Recently updated on June 16th, 2020 at 09:24 pm
Pemi Aguda has emerged winner of the 2020 Deborah Rogers Foundation Writers Award for The Suicide Mothers, a work of fiction.
Ian Rankin OBE (Chair of the Judges) introduced the shortlisted authors and then announced the winner who will receive the prize of £10,000.
In second place was Stephen Buoro for The Five Sorrowful Mysteries of Andy Africa and in third place S. Bhattacharya-Woodward for Zolo and Other Stories. Both titles are works of fiction. The authors will each receive £1,000.
Ian Rankin, Sarah Perry and Max Porter, the judges of the 2020 Deborah Rogers Foundation Writers Award, made their shortlist selection from a longlist of eight. This longlist was chosen by agents within Rogers Coleridge & White, after reading 876 entries.
Pemi Aguda is a Nigerian writer, architect, and podcast host. She has an MFA from the Helen Zell Writers’ Program at the University of Michigan, where she is currently a Zell Fellow. Her short stories appear in Granta, American Short Fiction and Zoetrope: All-Story, among others.
According to Ian Rankin, Chair of the Judges:
“We had a longlist of eight from which to choose. All eight had their strengths. We encountered a series of unique and powerful authorial voices from many corners of the globe. As a reader I found myself challenged, enthralled, amused and given fresh insights into the casts of characters and their individual worldscapes.
There must, however, be winners. And in third place we selected ZOLO AND OTHER STORIES by S.Bhattacharya-Woodward. These short stories were humane, quirky and moving. They look with intensity at contemporary urban life, focussing on the good as well as the bad.

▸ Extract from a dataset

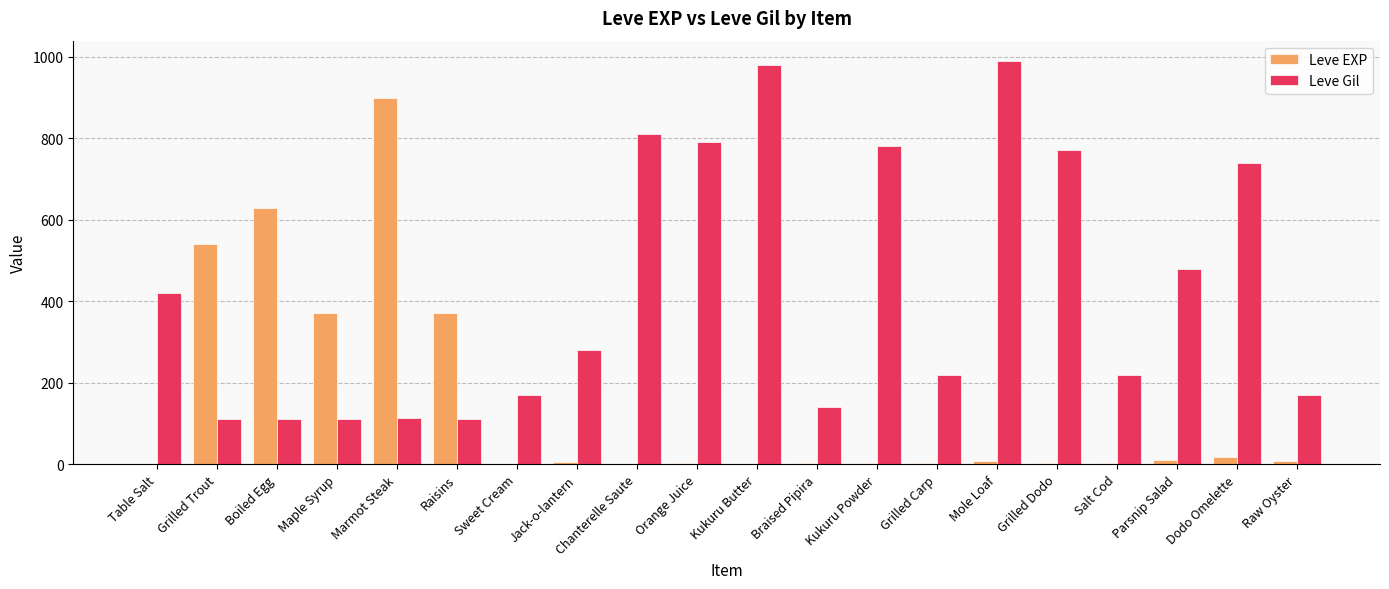

Between Jack-o-lantern and Chanterelle Saute, which series saw the biggest shift?

Leve Gil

In second place we chose THE FIVE SORROWFUL MYSTERIES OF ANDY AFRICA by Stephen Buoro. This novel exudes a wonderfully vivid sense of place and leads the reader inside the head of its teenage hero as he sets off to locate his “real” mother. It’s a narrative of depth that also manages to be instantly engaging.
And to our winner: first prize goes to ‘Pemi Aguda for THE SUICIDE MOTHERS. This novel begins with a real wow moment and sustains momentum as it draws us into a world that is utterly contemporary yet has room for the mythic and the supernatural. The politics of Lagos, environmental concerns and the coming of age of the young and pregnant protagonist make for a wonderfully kinetic and gripping story.
It was a pleasure to read all the longlisted works. My congratulations go to the entrants and especially the three prizewinners. I don’t doubt that the whole longlist has a bright future in literary endeavour, and I congratulate them.”